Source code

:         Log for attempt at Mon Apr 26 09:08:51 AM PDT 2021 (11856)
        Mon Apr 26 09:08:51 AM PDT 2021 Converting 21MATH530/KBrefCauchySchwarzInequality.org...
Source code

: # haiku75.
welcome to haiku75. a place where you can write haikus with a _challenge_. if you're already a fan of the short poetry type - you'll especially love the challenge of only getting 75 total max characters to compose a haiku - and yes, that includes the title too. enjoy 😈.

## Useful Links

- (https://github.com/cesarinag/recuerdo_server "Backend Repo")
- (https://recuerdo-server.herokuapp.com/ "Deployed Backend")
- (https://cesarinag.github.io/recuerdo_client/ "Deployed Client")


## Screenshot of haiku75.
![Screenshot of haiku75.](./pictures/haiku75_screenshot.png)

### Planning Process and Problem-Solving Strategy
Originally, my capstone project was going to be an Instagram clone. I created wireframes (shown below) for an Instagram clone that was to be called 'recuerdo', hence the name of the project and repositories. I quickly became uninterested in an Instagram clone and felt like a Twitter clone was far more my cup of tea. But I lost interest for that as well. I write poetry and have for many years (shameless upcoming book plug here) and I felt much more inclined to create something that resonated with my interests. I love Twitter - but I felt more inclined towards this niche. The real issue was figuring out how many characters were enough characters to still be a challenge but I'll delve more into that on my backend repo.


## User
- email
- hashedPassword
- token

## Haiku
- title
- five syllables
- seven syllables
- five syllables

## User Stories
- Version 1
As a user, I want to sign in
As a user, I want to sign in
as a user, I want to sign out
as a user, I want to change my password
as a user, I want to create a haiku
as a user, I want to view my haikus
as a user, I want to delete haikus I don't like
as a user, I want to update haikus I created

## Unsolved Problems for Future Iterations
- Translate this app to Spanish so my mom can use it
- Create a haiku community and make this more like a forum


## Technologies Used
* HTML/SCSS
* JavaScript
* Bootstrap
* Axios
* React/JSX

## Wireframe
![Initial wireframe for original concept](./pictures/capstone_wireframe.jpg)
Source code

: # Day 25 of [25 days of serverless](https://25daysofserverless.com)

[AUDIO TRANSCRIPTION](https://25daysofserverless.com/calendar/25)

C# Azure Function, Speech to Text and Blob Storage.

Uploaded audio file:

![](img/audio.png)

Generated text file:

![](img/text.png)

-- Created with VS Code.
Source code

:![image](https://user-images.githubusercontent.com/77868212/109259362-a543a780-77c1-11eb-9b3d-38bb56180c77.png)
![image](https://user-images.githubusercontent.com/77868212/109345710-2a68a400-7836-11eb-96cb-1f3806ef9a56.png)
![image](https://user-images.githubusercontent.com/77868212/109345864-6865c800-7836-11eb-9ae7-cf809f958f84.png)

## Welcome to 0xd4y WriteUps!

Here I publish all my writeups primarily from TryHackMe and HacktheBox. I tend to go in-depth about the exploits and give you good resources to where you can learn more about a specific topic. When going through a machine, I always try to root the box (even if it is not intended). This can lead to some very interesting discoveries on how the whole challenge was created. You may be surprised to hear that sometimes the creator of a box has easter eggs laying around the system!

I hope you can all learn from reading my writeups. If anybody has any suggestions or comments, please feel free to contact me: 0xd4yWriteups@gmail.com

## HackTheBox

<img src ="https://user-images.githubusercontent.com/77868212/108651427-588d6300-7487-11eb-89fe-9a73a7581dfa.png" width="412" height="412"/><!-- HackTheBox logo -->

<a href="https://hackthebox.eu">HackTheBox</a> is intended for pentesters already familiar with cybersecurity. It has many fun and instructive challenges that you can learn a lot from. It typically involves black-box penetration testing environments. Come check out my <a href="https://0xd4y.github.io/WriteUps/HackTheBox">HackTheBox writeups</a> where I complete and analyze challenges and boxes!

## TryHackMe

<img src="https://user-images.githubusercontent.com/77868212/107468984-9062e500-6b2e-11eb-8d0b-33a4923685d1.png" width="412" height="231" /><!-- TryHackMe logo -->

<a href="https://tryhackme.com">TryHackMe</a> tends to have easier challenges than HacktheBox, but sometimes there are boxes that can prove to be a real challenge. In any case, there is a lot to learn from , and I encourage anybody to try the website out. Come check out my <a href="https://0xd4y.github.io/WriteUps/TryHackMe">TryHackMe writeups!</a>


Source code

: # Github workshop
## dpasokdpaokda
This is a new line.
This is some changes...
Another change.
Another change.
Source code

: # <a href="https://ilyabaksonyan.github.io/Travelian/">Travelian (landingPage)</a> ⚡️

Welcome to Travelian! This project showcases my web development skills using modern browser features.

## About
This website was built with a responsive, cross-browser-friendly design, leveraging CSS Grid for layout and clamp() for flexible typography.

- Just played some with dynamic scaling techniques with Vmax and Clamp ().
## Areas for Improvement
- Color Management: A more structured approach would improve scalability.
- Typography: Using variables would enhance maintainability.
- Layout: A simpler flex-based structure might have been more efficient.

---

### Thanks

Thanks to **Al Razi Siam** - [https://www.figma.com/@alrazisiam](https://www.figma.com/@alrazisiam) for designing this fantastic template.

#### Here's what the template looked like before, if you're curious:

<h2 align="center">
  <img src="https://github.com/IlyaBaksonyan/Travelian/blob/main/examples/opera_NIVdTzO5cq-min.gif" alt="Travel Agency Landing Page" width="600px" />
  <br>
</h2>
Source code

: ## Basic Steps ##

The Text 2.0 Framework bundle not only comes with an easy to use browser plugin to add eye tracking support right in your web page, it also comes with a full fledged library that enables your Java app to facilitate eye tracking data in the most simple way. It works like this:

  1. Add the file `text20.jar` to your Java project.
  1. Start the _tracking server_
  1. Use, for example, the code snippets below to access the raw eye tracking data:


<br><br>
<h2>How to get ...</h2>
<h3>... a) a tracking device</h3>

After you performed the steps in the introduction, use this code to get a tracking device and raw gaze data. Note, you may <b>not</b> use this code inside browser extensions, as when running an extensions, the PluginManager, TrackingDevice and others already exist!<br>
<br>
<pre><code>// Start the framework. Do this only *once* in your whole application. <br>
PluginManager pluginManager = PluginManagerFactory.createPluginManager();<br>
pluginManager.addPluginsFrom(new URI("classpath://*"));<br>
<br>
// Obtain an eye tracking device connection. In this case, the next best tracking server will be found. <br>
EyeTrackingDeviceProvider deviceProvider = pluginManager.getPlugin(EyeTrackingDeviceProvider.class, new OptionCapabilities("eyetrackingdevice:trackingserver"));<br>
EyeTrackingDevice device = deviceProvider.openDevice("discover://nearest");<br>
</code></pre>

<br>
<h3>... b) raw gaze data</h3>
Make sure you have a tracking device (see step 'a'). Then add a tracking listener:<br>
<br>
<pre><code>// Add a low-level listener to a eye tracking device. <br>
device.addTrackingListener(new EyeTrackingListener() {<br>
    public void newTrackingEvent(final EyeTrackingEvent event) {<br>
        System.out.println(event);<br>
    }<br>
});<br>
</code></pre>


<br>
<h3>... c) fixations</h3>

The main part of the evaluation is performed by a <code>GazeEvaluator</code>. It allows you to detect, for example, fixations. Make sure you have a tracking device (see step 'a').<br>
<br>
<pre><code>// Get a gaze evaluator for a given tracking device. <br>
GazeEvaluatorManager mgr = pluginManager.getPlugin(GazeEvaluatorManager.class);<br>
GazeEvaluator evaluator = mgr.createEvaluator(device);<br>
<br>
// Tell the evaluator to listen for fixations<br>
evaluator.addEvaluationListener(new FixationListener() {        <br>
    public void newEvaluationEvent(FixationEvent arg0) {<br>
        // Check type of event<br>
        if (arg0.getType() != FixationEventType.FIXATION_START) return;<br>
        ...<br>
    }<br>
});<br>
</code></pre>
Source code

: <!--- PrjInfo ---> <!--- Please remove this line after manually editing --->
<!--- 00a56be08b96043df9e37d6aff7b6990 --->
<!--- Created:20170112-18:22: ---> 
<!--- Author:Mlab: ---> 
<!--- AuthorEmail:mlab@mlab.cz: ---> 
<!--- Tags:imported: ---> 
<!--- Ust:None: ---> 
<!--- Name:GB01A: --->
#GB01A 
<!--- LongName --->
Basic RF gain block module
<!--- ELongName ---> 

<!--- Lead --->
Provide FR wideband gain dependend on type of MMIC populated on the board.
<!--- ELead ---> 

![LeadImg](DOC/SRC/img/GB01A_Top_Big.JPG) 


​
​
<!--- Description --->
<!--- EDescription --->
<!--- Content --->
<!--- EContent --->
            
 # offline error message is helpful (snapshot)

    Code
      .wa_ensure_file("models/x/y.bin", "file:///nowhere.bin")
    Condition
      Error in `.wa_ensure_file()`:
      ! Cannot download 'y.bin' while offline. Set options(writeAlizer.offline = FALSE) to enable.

———

● **Exercise details**
Take the lines from the first line of the listing to the line containing "### Planning Process". Please print them exactly, ends included, with nothing else.

● **Output for this exercise**
Source code

:         Log for attempt at Mon Apr 26 09:08:51 AM PDT 2021 (11856)
        Mon Apr 26 09:08:51 AM PDT 2021 Converting 21MATH530/KBrefCauchySchwarzInequality.org...
Source code

: # haiku75.
welcome to haiku75. a place where you can write haikus with a _challenge_. if you're already a fan of the short poetry type - you'll especially love the challenge of only getting 75 total max characters to compose a haiku - and yes, that includes the title too. enjoy 😈.

## Useful Links

- (https://github.com/cesarinag/recuerdo_server "Backend Repo")
- (https://recuerdo-server.herokuapp.com/ "Deployed Backend")
- (https://cesarinag.github.io/recuerdo_client/ "Deployed Client")


## Screenshot of haiku75.
![Screenshot of haiku75.](./pictures/haiku75_screenshot.png)

### Planning Process and Problem-Solving Strategy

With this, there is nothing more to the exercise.